DEREK VAN WESTRUM: “In any survey, if you want to call that, any project, we look at what is needed. What kind of accuracy specs are someone going to need? So in Yellowstone, you want to look for the ground going up and down by, say, a centimeter or so over a few years. So you need pretty precise gravity meters for that and GPS running for many days. For other surveys, you can relax those. If you’re trying to level a road across some raw ground, maybe you only need a few centimeters. You can have shorter GPS measurements. For the NIST clock, we actually went to the highest specs we could possibly get. So to do the survey we had our most accurate gravity meter, we ran it overnight to average out tide signals from the sun and the moon. For the leveling, which is what most people think of as height, we picked three first-order bench marks — these are places that are already measured and established. We made sure they were self-consistent with each other and then we established these new heights to the best precision we could. So that’s something like a few millimeters over a few kilometers. It’s an astonishing precision to do the heights. And then the gravity is known to about nine digits, which is state-of-the-art, best you can do. In this case, we pulled out all the stops to do the most precise job we could.”

HOST: So now you have a sense for how geodesists can get very precise elevation measurements … and it’s a tricky business. Derek said that for many people, that these things are even possible is surprising.

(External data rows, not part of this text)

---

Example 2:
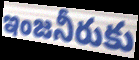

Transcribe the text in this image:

ఇంజనీరుకు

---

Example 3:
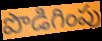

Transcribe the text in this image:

పొడిగింపు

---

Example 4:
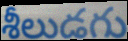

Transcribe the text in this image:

శీలుడగు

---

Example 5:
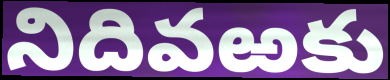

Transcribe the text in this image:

నిదివఱకు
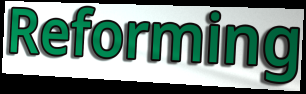
Reforming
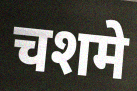
चशमे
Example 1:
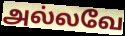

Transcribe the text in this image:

அல்லவே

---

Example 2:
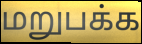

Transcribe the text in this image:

மறுபக்க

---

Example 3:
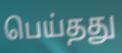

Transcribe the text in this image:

பெய்தது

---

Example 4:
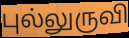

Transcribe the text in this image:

புல்லுருவி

DEREK VAN WESTRUM: “The thing that most people don’t realize is the astonishing precision of all these instruments. That you really can measure gravity or you really can level something to a few millimeters over a lot of kilometers. And then the fact that you can do fascinating things with that. You can watch mountains go up or down, you can watch the entire north part of the continent uplift, the fact that there’s actual a useful stuff that comes out of these things I think is surprising to a lot of people.

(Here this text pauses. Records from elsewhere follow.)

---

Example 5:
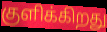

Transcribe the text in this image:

குளிக்கிறது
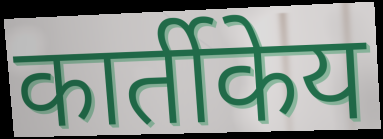
कार्तीकेय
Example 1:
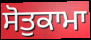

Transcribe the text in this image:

ਸੋਤੁਕਾਮਾ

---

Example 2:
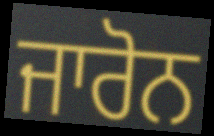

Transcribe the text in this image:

ਜਾਰੋਨ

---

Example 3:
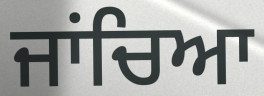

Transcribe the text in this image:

ਜਾਂਚਿਆ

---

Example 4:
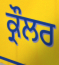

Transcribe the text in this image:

ਕ੍ਰੌਲਰ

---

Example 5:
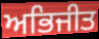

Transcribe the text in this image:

ਅਭਿਜੀਤ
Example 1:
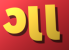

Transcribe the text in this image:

ગા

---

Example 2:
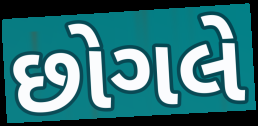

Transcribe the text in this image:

છોગલે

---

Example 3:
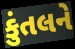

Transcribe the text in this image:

કુંતલને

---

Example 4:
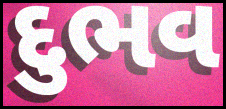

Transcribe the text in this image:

દુભવ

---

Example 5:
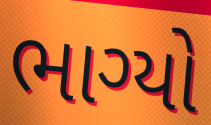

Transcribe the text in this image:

ભાગ્યો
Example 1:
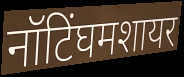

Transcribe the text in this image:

नॉटिंघमशायर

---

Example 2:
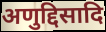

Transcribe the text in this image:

अणुद्दिसादि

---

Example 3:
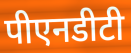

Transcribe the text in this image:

पीएनडीटी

HOST: And here’s one other surprising thing that ties back to the atomic clocks we’ve been discussing. You know how the clocks are so sensitive that they noticeably speed up when raised only a few centimeters off the ground? Well, geodesists are pretty excited about that. Someday they might be able to use the atomic clocks developed by NIST to measure height changes at points around the nation in real-time.

DEREK VAN WESTRUM: “One of the goals of the NIST project is not only to help NIST out with their atomic clocks, but the hope is that one day we may be able to reverse that process and if somehow these clocks became portable and you could station them around the continent, you could leave one, say, down near sea level and link it with a clock, let’s say at Yellowstone, and you’ll see the one clock run faster or slower compared to other clock and you can look at direct changes in geopotential which, again, is the fundamental thing we’re interested in directly. Too my scientist buddies, if I told them that there actually are applications of general relativity where we could take atomic clocks and use them to measure real-time changes in the shape of the Earth … that there’s a practical application for general relativity. It’s a very cool thing.”

HOST: Well, you could say that we’ve only scratched the surface of the potential of measuring geopotential. There’s a big, long-term project that Derek and many others in NGS are involved with called the Gravity for the Redefinition of the American Vertical Datum, or GRAV-D. The goal is to use gravity measurements to refine a complex mathematical model of the Earth's shape that's known as the geoid. When this new model is ready for business in about seven years, it's expected to revolutionize how we measure heights. Soon, we may be able to use a GPS receiver to get our current elevation within an accuracy of two centimeters or less in most places across the nation. We’re going to bring you much more on this story in 2016 on the National Ocean Service website.

HOST: But that’s all the time we have for today. Thanks to geodesist Derek van Westrum from NOAA’s National Geodetic Survey. He joined us from his office in Boulder, Colorado. You’ve been listening to Making Waves from The National Ocean Service, coming to you from an elevation of about 340 feet.